PROVIDED RECORDS.
• • • • • • •

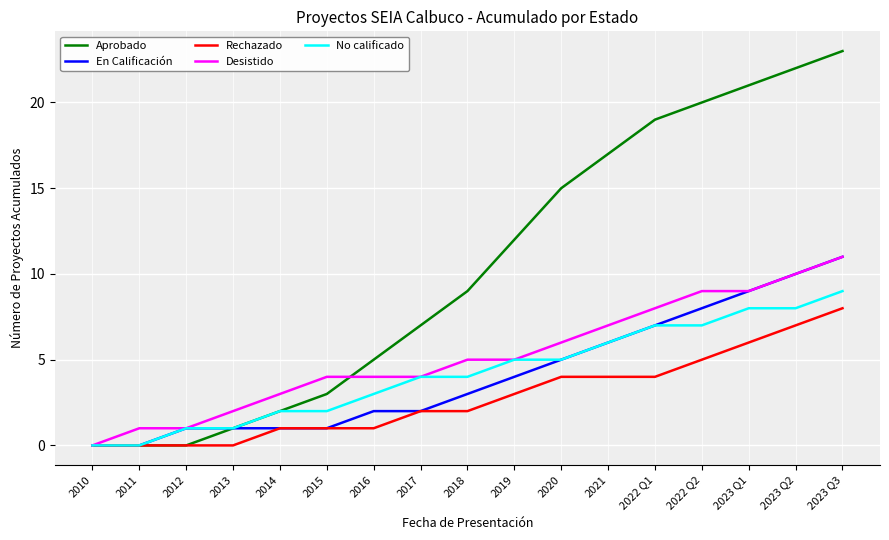

What are all the series names shown in the legend?

Aprobado, En Calificación, Rechazado, Desistido, No calificado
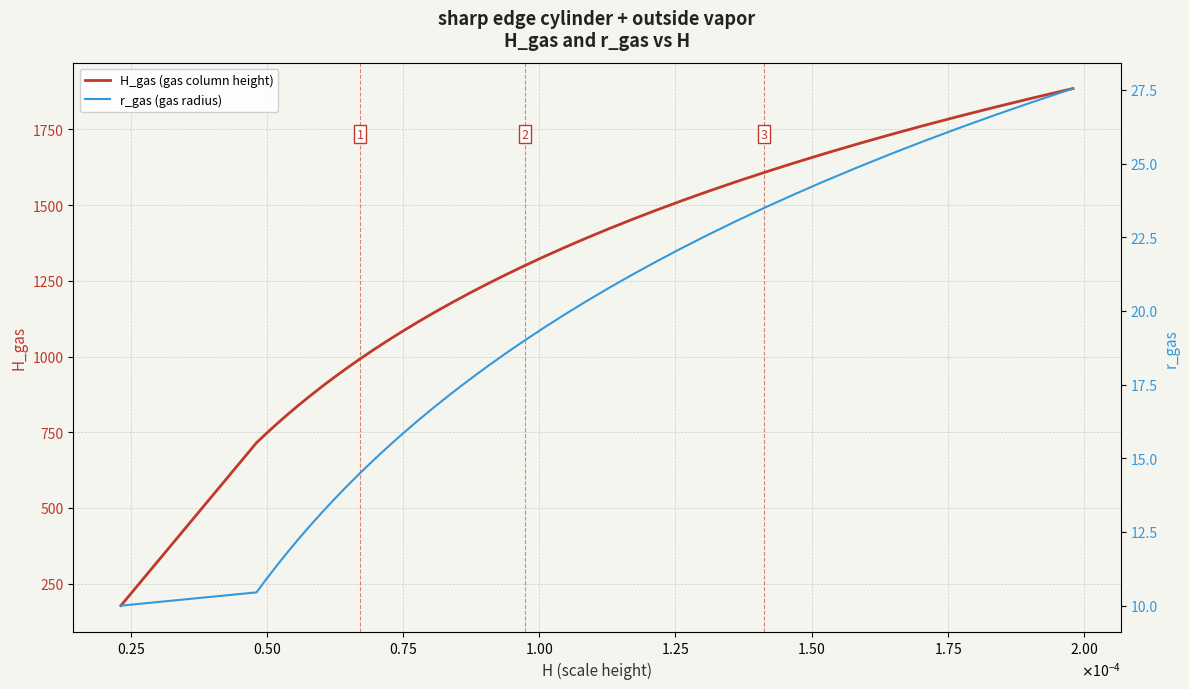

What is the maximum value for H_gas (gas column height)?

1885.3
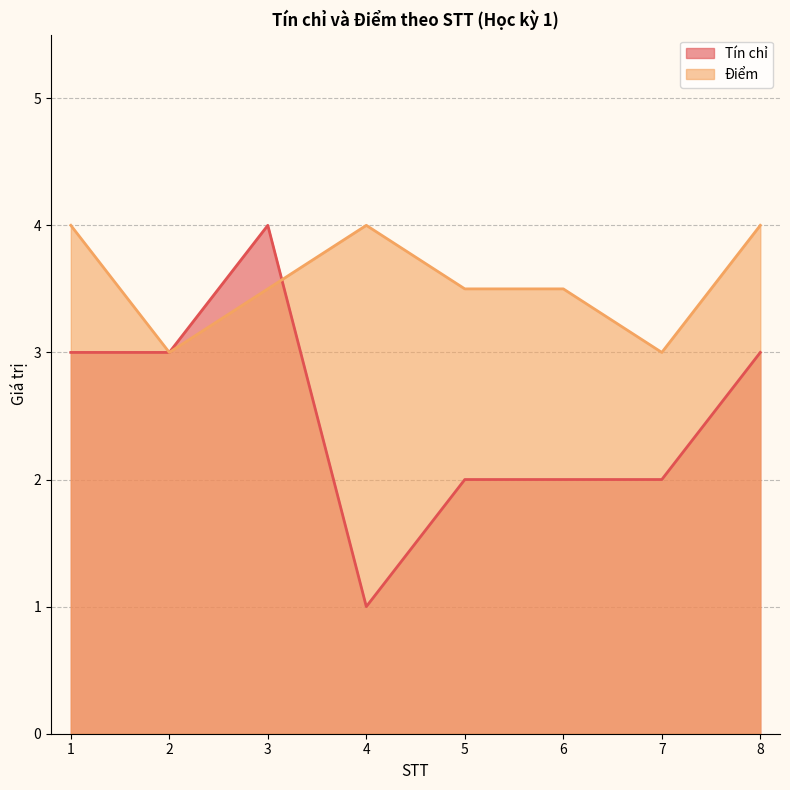

Rank the categories by Điểm value from lowest to highest.

2, 7, 3, 5, 6, 1, 4, 8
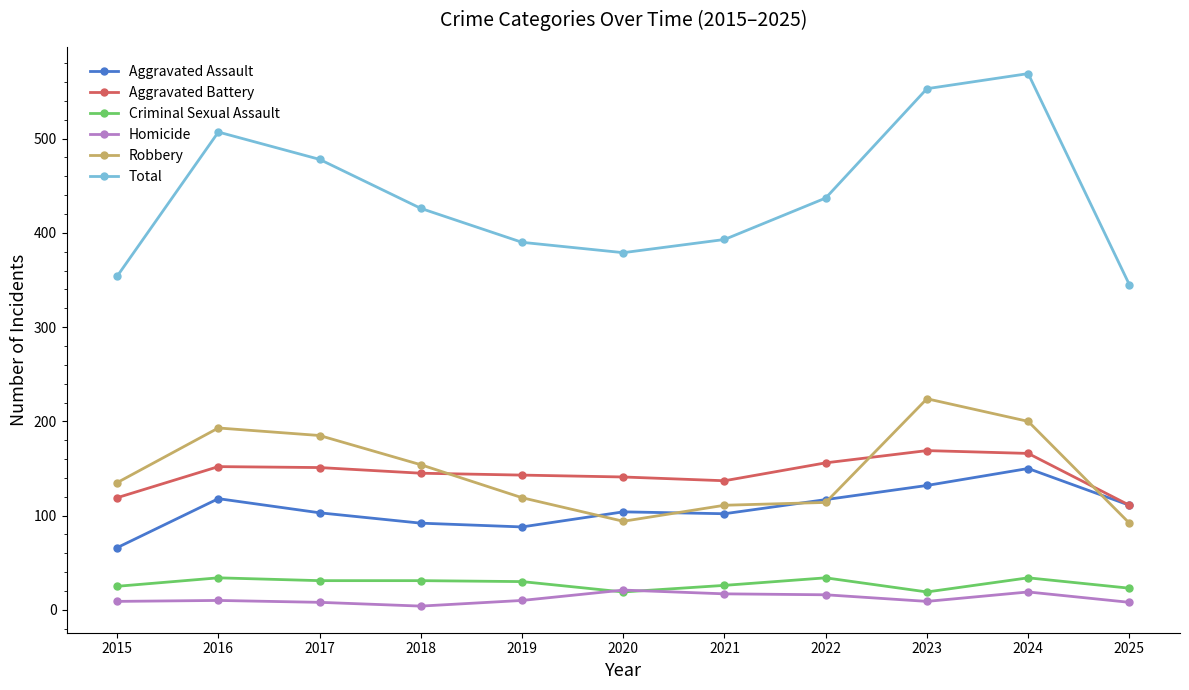

Which series has the widest spread of values?

Total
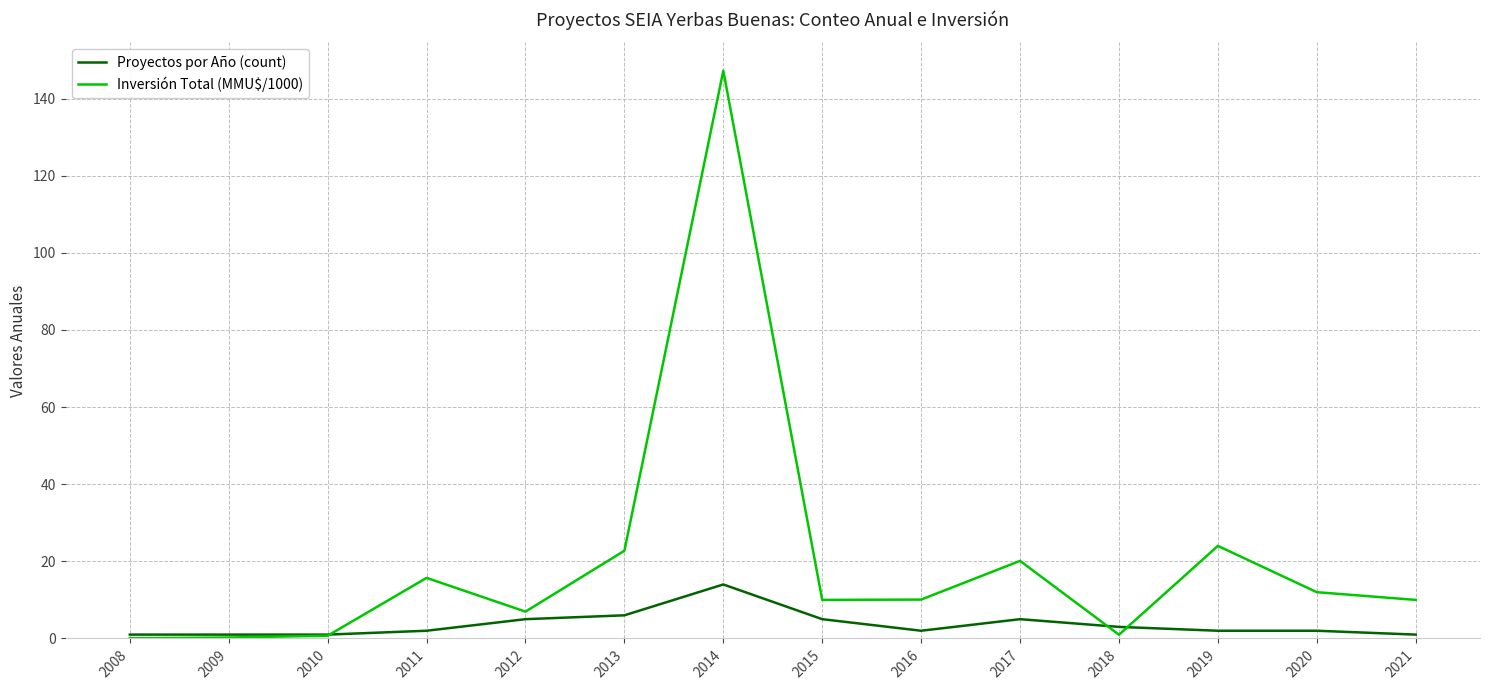

Rank the series at 2013 from highest to lowest value.

Inversión Total (MMU$/1000), Proyectos por Año (count)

• • • • • • •

PROBLEM DETAILS. Revise the listing above by replacing "Rank" with "Order" wherever it occurs, changing nothing else. Reproduce the revised listing without the pictures.

RESPONSE TO THE EXERCISE.
What are all the series names shown in the legend?

Aprobado, En Calificación, Rechazado, Desistido, No calificado

What is the maximum value for H_gas (gas column height)?

1885.3

Order the categories by Điểm value from lowest to highest.

2, 7, 3, 5, 6, 1, 4, 8

Which series has the widest spread of values?

Total

Order the series at 2013 from highest to lowest value.

Inversión Total (MMU$/1000), Proyectos por Año (count)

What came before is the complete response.